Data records
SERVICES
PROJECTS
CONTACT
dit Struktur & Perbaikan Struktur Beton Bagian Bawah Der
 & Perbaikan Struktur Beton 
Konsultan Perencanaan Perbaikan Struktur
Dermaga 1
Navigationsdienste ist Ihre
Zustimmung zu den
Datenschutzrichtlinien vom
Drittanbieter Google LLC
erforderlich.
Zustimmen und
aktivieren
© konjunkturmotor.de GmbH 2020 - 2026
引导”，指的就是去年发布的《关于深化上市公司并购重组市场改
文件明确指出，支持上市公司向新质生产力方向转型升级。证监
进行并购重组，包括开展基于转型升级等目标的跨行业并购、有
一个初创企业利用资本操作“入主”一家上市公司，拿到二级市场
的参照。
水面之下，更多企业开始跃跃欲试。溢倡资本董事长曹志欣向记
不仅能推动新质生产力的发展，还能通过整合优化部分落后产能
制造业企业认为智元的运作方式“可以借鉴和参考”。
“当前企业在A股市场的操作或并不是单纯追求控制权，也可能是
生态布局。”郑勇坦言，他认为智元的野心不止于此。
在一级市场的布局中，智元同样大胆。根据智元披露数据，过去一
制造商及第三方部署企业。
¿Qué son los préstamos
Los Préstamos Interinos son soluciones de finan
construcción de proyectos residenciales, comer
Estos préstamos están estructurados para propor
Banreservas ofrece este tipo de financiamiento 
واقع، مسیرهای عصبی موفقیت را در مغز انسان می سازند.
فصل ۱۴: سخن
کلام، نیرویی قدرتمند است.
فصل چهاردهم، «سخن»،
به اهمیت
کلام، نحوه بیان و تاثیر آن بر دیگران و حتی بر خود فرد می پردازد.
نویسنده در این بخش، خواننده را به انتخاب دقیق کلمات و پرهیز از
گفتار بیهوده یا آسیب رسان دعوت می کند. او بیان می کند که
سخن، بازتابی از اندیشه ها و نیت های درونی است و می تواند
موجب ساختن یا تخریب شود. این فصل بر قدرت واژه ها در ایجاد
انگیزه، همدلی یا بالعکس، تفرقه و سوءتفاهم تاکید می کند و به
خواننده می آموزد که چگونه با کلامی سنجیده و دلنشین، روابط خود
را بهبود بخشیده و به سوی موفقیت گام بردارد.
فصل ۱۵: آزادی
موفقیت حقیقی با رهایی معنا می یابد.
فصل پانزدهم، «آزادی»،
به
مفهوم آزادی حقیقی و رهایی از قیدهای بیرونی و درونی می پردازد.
---
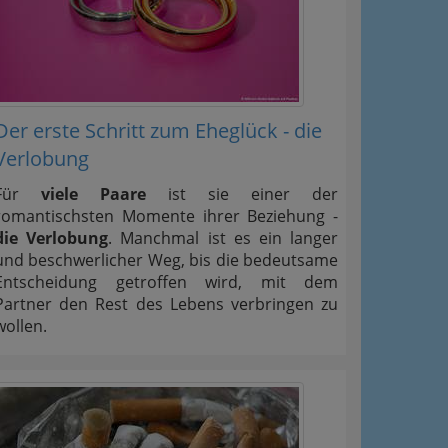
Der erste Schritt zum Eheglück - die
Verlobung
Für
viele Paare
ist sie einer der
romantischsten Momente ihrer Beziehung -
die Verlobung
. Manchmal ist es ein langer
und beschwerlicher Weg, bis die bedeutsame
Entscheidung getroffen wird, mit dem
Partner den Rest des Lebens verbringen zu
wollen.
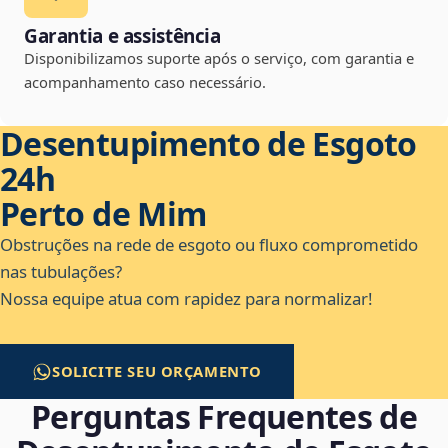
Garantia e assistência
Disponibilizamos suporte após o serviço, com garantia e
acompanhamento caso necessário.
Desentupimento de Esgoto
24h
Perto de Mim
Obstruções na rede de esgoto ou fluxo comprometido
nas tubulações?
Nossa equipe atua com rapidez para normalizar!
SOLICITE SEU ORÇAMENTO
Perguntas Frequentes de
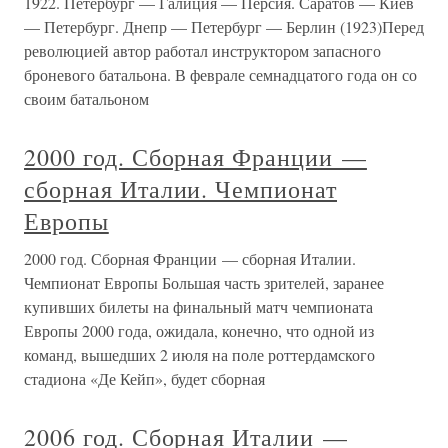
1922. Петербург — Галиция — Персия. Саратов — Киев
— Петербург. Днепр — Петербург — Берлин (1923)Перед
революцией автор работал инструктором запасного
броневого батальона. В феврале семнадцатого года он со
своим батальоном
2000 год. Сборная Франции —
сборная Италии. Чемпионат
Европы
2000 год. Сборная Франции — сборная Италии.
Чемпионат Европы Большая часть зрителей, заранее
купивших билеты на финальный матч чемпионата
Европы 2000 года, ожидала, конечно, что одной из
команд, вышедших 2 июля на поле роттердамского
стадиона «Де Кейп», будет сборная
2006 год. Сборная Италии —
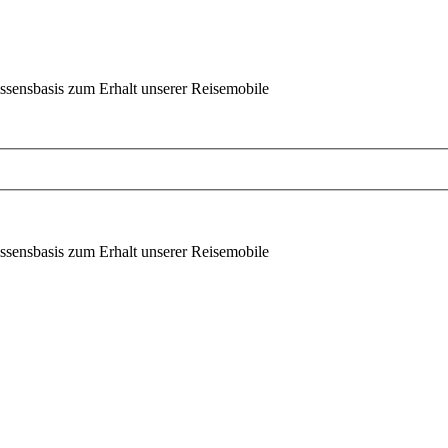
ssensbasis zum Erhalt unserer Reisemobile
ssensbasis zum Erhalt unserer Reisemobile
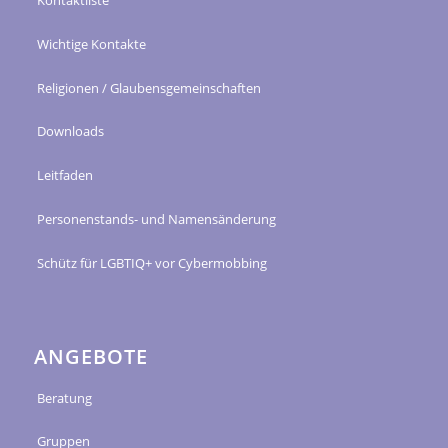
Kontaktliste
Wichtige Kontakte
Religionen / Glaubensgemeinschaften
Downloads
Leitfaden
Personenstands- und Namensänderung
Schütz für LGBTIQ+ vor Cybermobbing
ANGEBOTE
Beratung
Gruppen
* * *
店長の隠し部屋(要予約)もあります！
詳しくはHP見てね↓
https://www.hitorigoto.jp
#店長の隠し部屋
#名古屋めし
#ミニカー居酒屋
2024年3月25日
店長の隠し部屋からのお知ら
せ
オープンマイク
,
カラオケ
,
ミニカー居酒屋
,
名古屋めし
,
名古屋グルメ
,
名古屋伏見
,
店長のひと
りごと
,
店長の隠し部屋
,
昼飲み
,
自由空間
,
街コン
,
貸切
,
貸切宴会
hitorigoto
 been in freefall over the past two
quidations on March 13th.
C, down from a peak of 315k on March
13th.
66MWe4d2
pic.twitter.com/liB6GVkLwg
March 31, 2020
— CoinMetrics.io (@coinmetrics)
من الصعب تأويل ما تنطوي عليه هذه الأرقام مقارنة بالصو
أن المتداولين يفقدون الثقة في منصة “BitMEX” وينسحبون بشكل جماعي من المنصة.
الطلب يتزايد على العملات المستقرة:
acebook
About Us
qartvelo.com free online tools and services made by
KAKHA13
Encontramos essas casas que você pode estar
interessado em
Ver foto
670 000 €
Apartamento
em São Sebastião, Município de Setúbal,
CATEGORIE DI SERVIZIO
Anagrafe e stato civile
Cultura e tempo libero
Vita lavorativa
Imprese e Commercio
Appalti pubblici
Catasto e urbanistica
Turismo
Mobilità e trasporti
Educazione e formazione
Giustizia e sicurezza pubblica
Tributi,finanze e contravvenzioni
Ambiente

### What you are asked to do
Copy the lines in the records above word for word, starting at the line containing "Der erste Schritt zum Eheglück - die" and ending at the line containing "Perguntas Frequentes de". Leave the pictures out of your copy.

### Exercise solution
Der erste Schritt zum Eheglück - die
Verlobung
Für
viele Paare
ist sie einer der
romantischsten Momente ihrer Beziehung -
die Verlobung
. Manchmal ist es ein langer
und beschwerlicher Weg, bis die bedeutsame
Entscheidung getroffen wird, mit dem
Partner den Rest des Lebens verbringen zu
wollen.
Garantia e assistência
Disponibilizamos suporte após o serviço, com garantia e
acompanhamento caso necessário.
Desentupimento de Esgoto
24h
Perto de Mim
Obstruções na rede de esgoto ou fluxo comprometido
nas tubulações?
Nossa equipe atua com rapidez para normalizar!
SOLICITE SEU ORÇAMENTO
Perguntas Frequentes de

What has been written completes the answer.